Comme s’il savait de quoi il était redevable au public, aux sponsors et aux
organisateurs. Connors avait géré sa carrière avec tout le sérieux possible. Il a tenu
jusqu’au bout. Dans la gestion et l’organisation, Roger Federer me fait penser à lui: il
fait tout juste, garde les pieds sur terre et sait s’entourer des bonnes personnes.
Les organisations antitabac passent toujours plus activement à l’action. Les
Swiss Indoors peuvent-ils se passer de Davidoff comme sponsor principal?

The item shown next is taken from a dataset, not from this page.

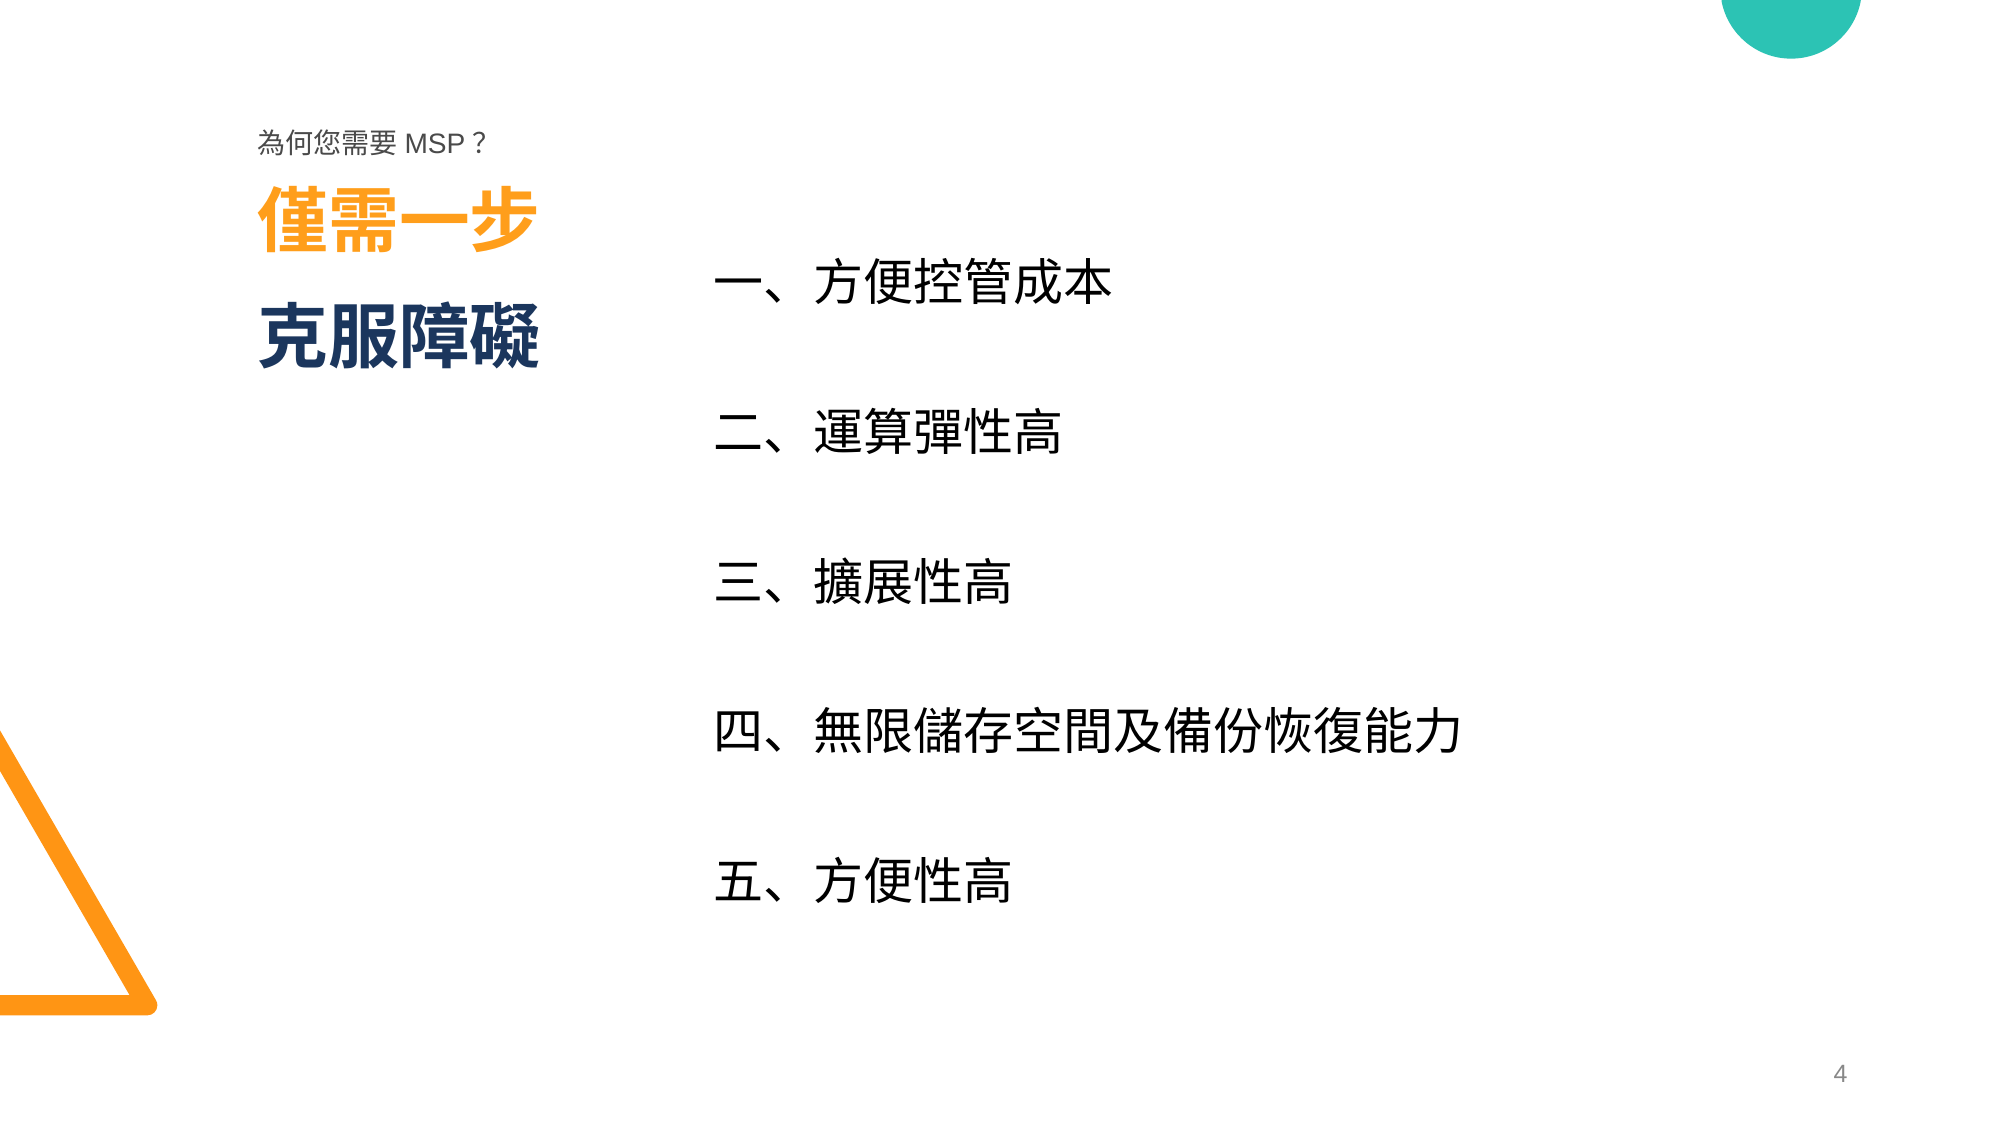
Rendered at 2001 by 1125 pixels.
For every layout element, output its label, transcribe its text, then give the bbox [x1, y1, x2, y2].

text_box 為何您需要MSP？ 僅需一步 克服障礙 [242, 97, 735, 393]
slide_number 1 [1412, 1042, 1863, 1103]
text_box 一、方便控管成本 二、運算彈性高 三、擴展性高 四、無限儲存空間及備份恢復能力 五、方便性高 [698, 249, 1730, 1015]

Non, ce n’est pas envisageable. Davidoff Swiss Indoors est une marque déposée,
inscrite au Registre du commerce. Davidoff veut promouvoir une image de joie,
détente et goût, incarnée par le cigare. Je ne suis pas producteur de tabac, personne
ne distribue de cigarettes dans notre tournoi. Il ne faut pas tout mélanger. Je n’ai
encore jamais vu un jeune fumer un cigare en raison de notre tournoi.
Mais si la pression augmente?
Ecoutez, je suis quelqu’un qui respecte les lois. J’espère que la raison triomphera.
Mais si un jour, une majorité de Suisses ou de membres de l’Union européenne
pensent que ma politique est nuisible, alors je devrai tirer ma révérence.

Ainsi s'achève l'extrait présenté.